- _WORK REQUIRED_:
Word for word, restate each of the entries below, and drop every picture.
**********
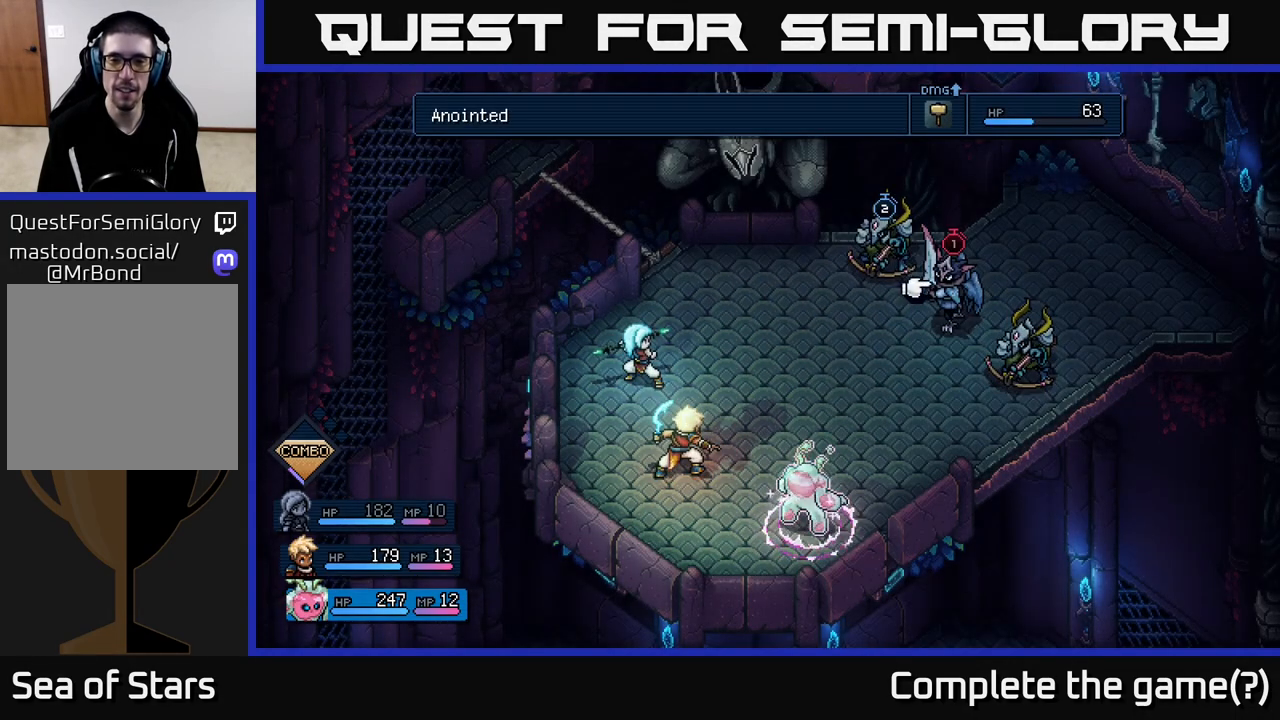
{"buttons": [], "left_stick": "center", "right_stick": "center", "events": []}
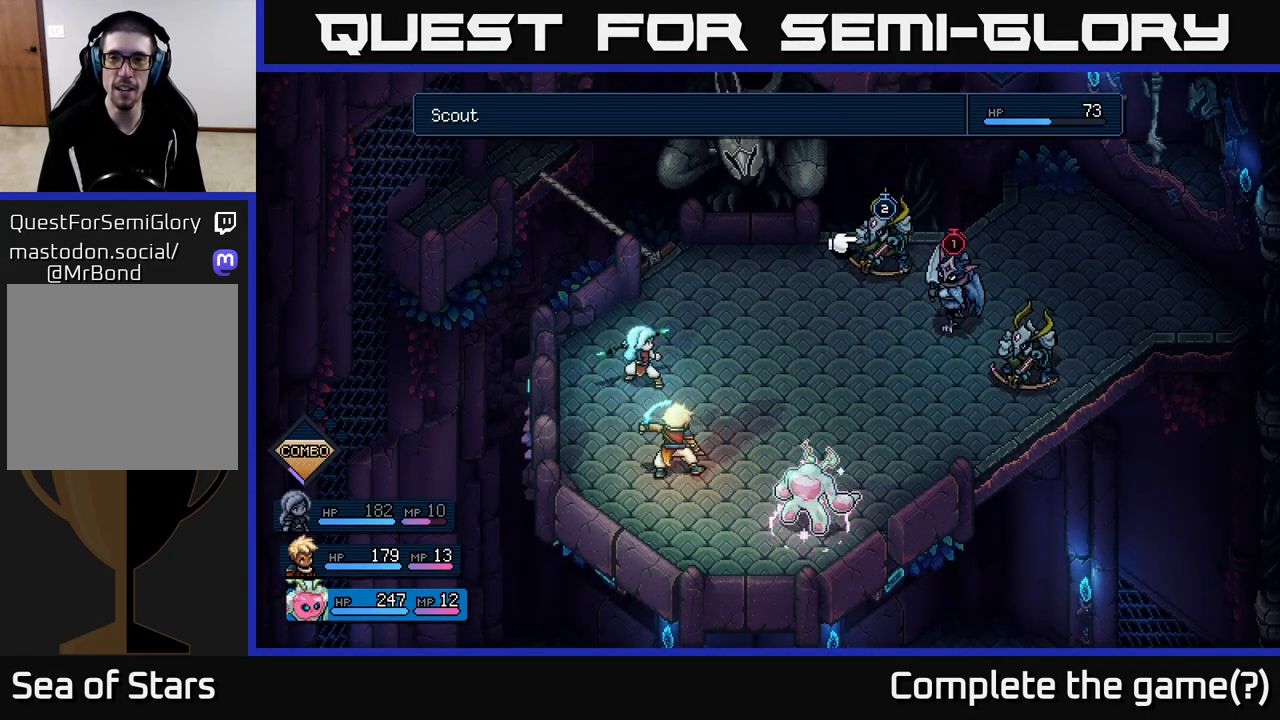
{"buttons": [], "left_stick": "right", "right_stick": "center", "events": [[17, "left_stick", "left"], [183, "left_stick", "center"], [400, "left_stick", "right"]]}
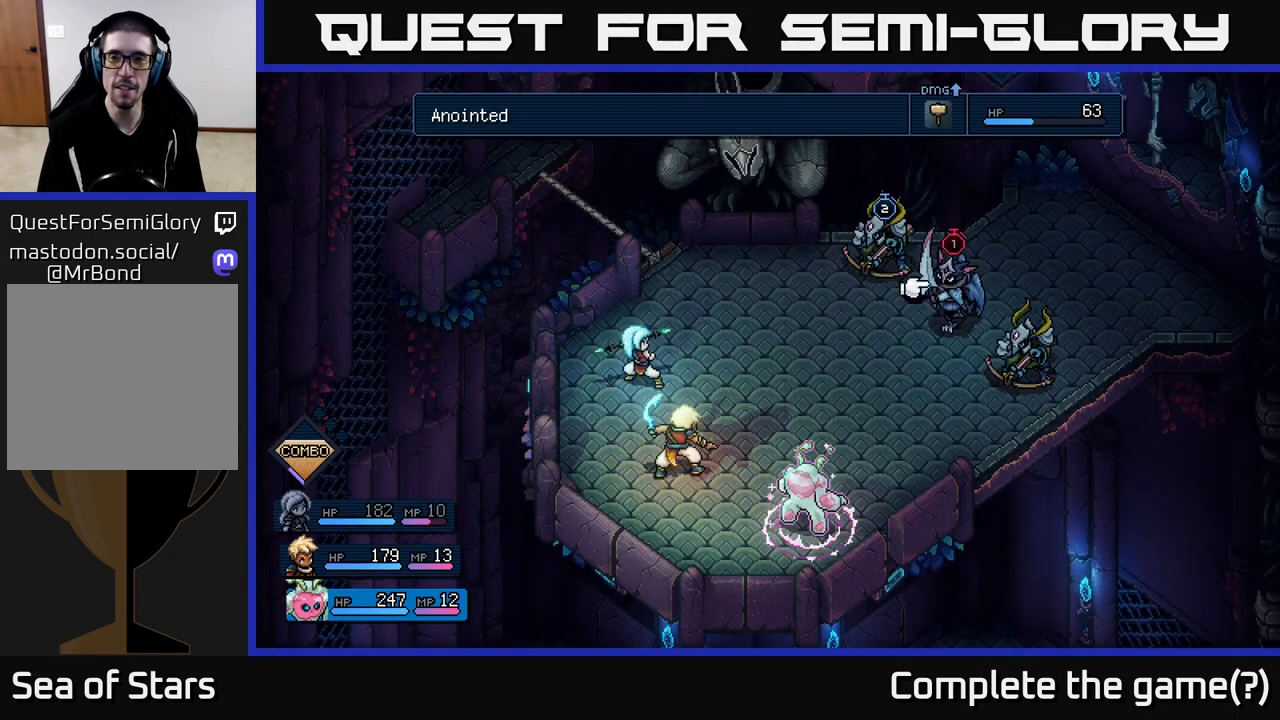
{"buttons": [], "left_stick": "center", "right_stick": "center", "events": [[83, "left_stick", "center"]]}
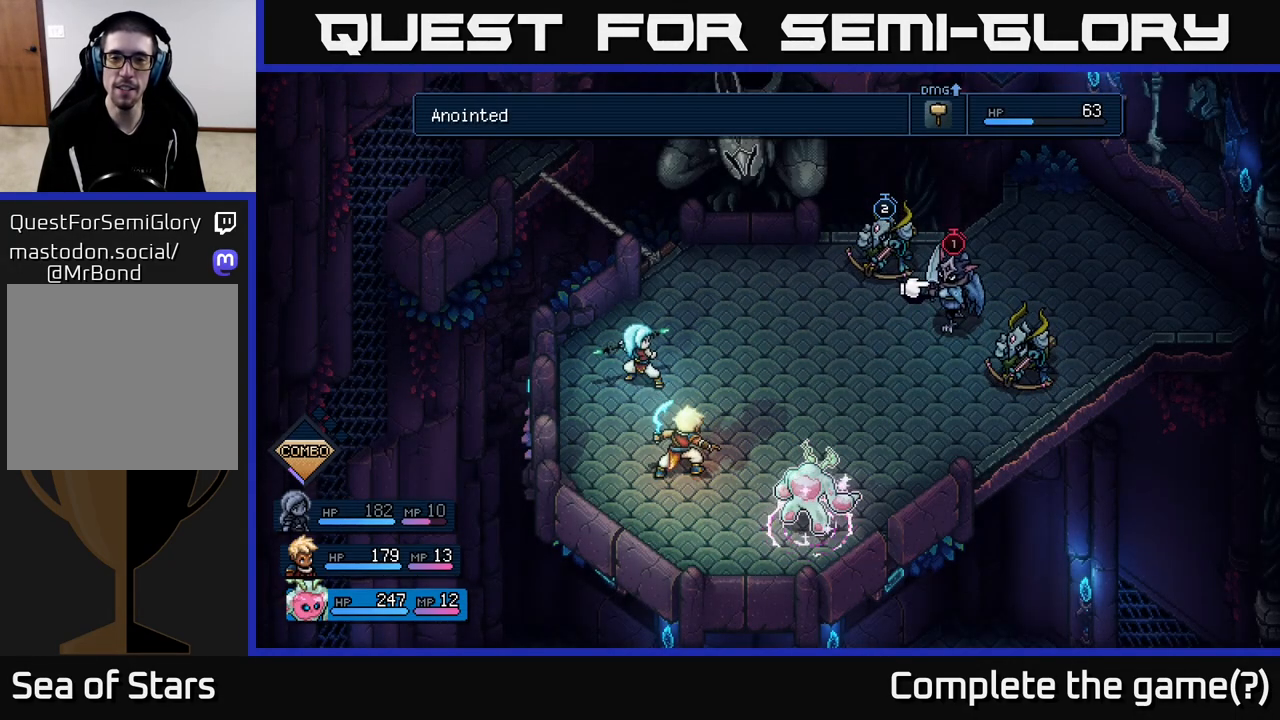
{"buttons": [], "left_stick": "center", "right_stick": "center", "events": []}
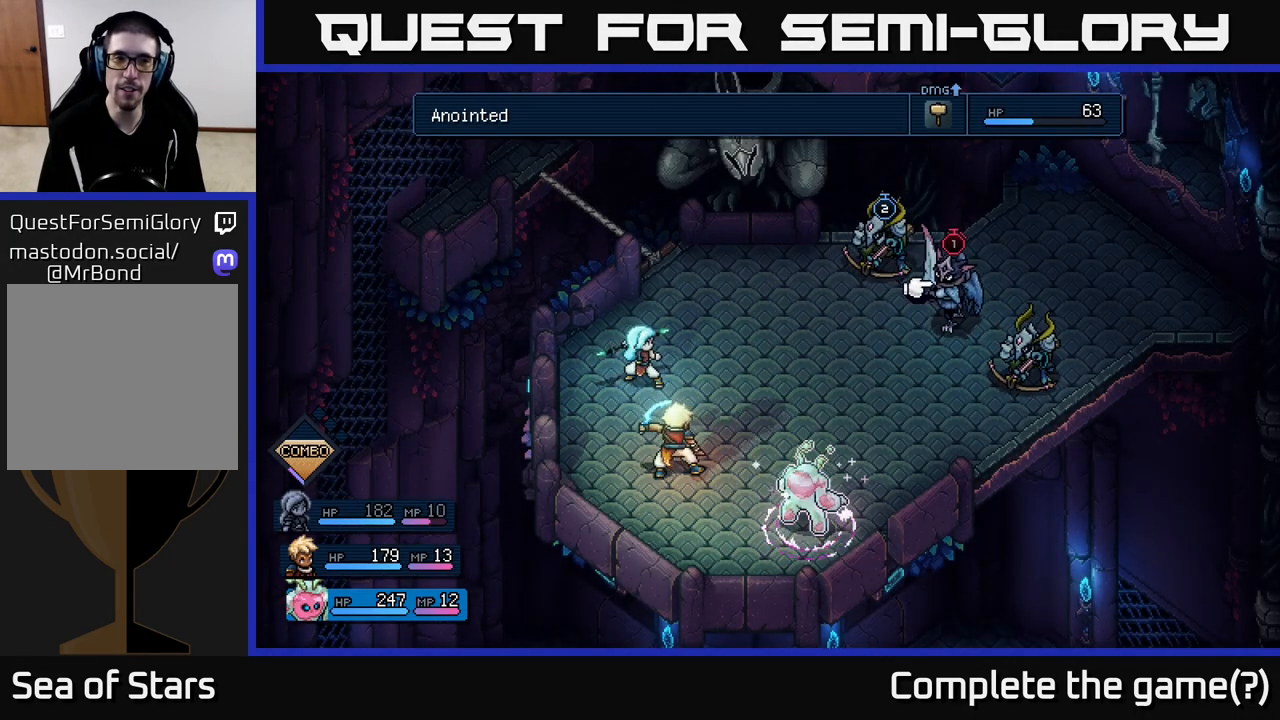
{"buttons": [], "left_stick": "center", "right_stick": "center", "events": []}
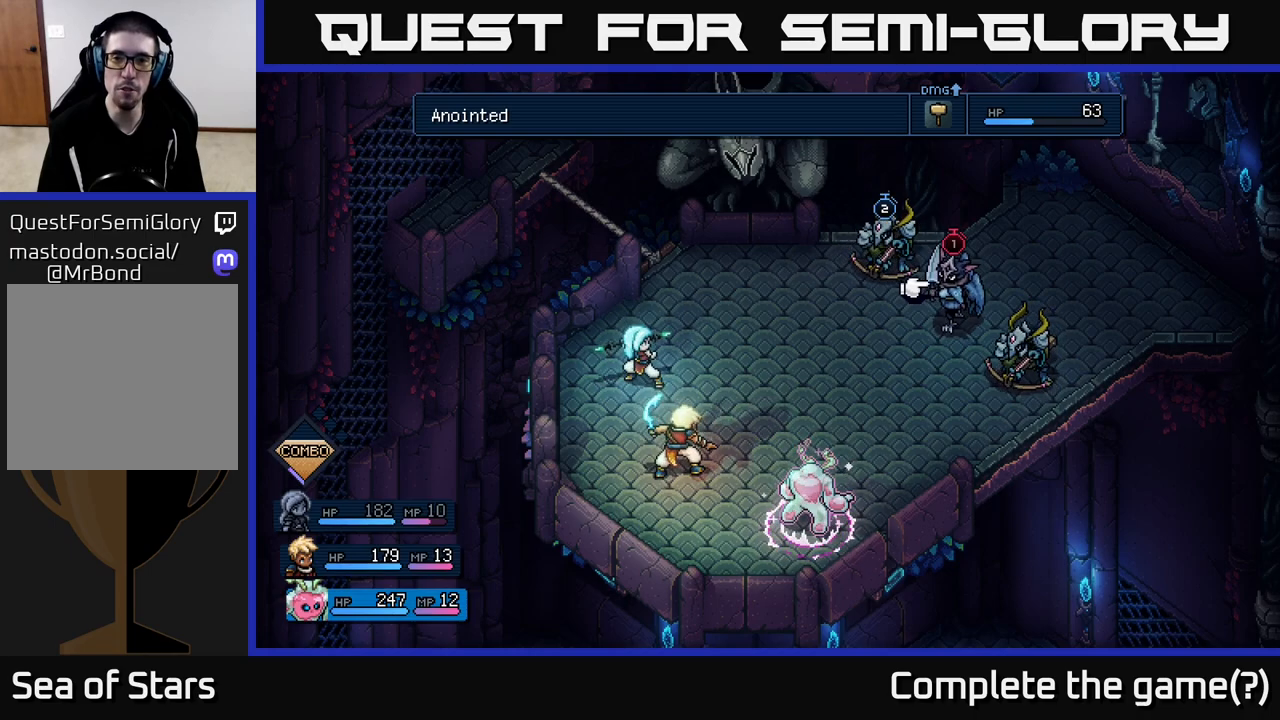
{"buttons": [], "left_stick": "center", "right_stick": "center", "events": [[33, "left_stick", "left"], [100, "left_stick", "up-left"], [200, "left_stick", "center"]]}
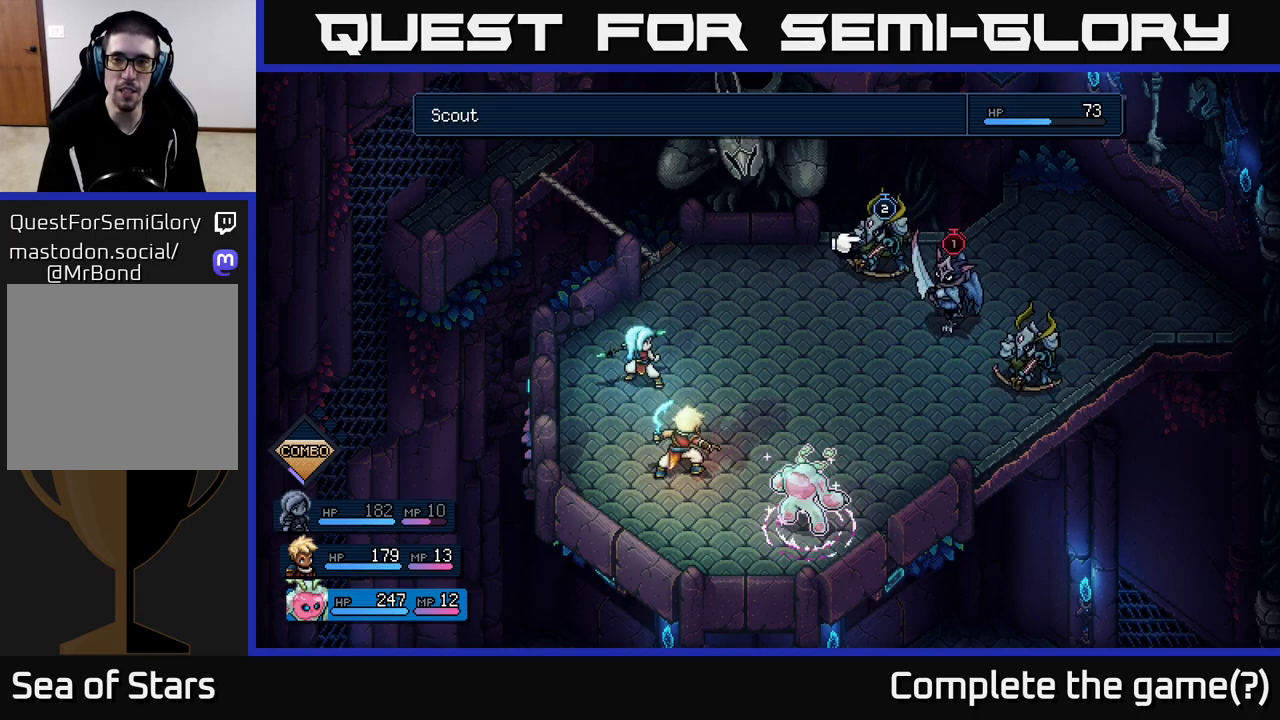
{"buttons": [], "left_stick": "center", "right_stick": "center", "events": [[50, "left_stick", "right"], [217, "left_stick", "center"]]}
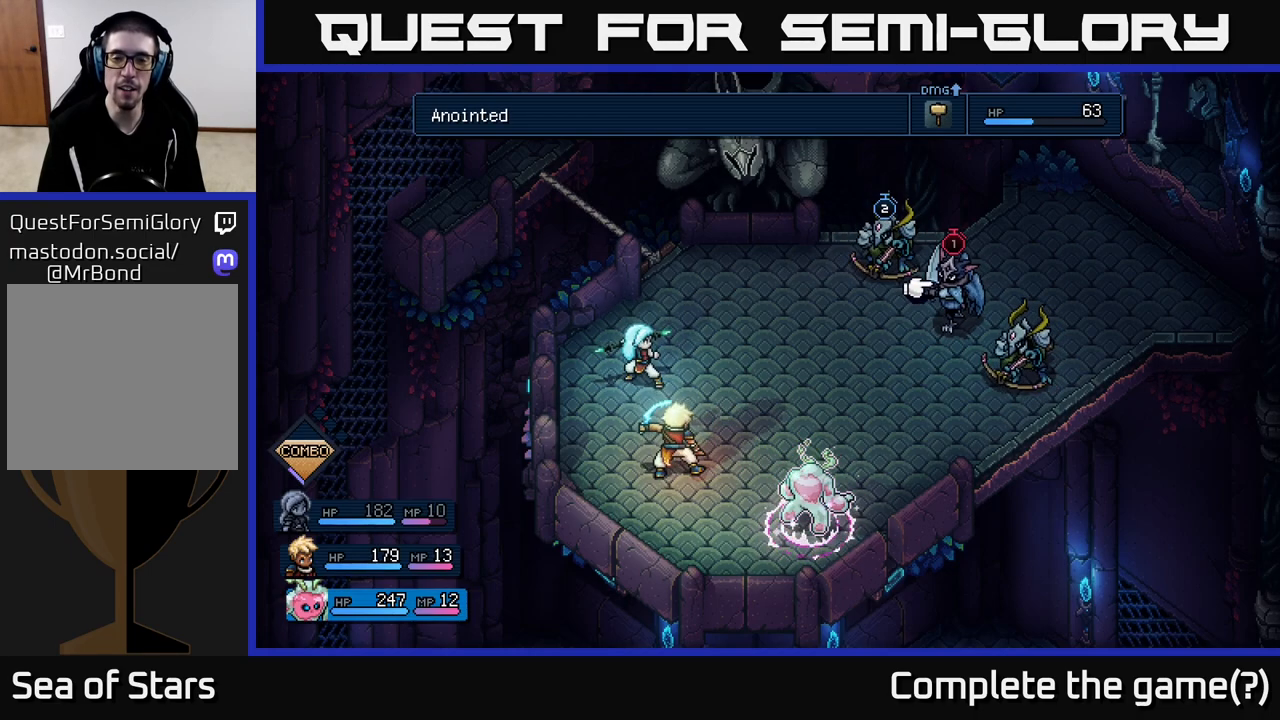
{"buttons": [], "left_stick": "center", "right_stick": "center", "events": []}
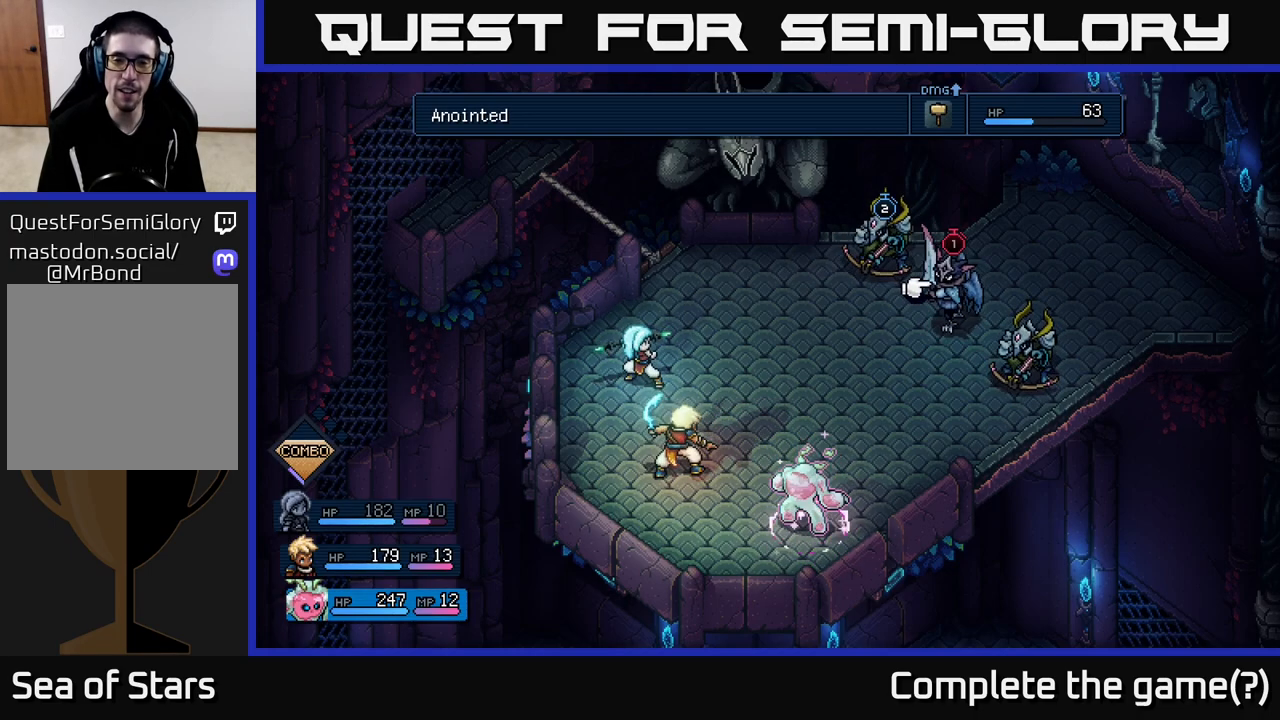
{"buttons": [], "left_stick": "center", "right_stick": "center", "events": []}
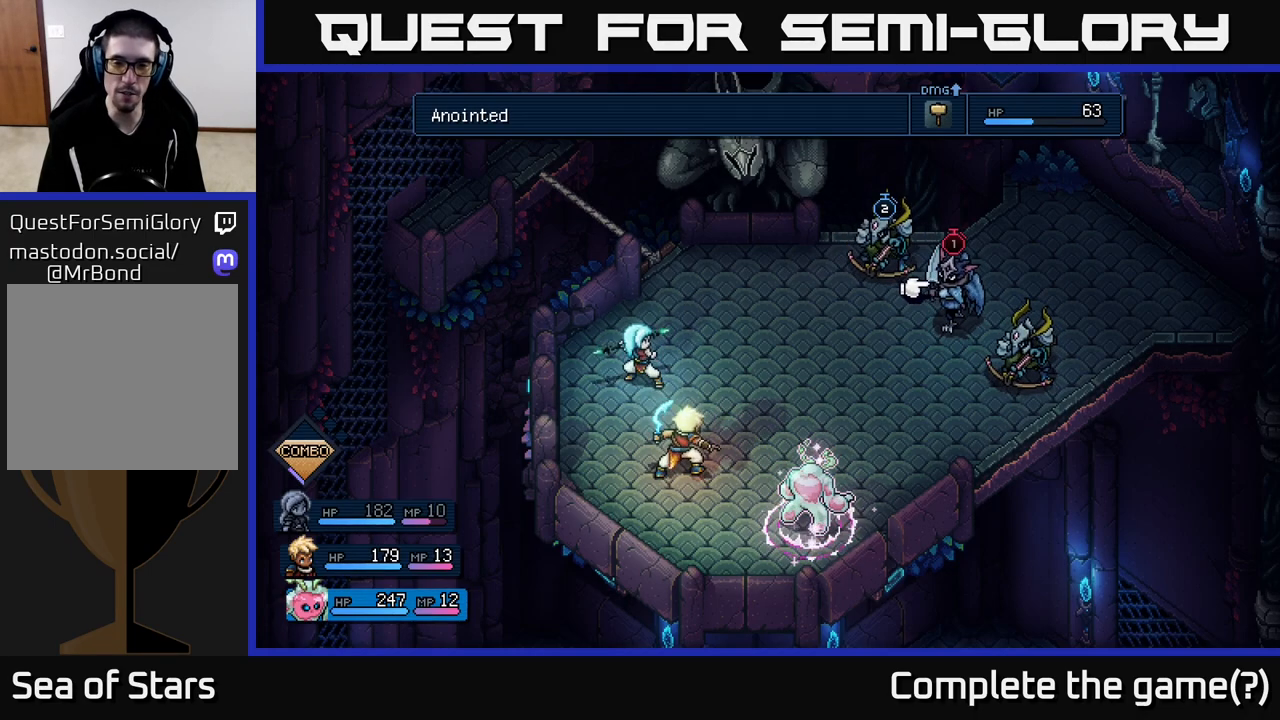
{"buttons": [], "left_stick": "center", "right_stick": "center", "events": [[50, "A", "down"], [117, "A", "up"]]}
**********
- _RESULT_:
{"buttons": [], "left_stick": "center", "right_stick": "center", "events": []}
{"buttons": [], "left_stick": "right", "right_stick": "center", "events": [[17, "left_stick", "left"], [183, "left_stick", "center"], [400, "left_stick", "right"]]}
{"buttons": [], "left_stick": "center", "right_stick": "center", "events": [[83, "left_stick", "center"]]}
{"buttons": [], "left_stick": "center", "right_stick": "center", "events": []}
{"buttons": [], "left_stick": "center", "right_stick": "center", "events": []}
{"buttons": [], "left_stick": "center", "right_stick": "center", "events": [[33, "left_stick", "left"], [100, "left_stick", "up-left"], [200, "left_stick", "center"]]}
{"buttons": [], "left_stick": "center", "right_stick": "center", "events": [[50, "left_stick", "right"], [217, "left_stick", "center"]]}
{"buttons": [], "left_stick": "center", "right_stick": "center", "events": []}
{"buttons": [], "left_stick": "center", "right_stick": "center", "events": []}
{"buttons": [], "left_stick": "center", "right_stick": "center", "events": [[50, "A", "down"], [117, "A", "up"]]}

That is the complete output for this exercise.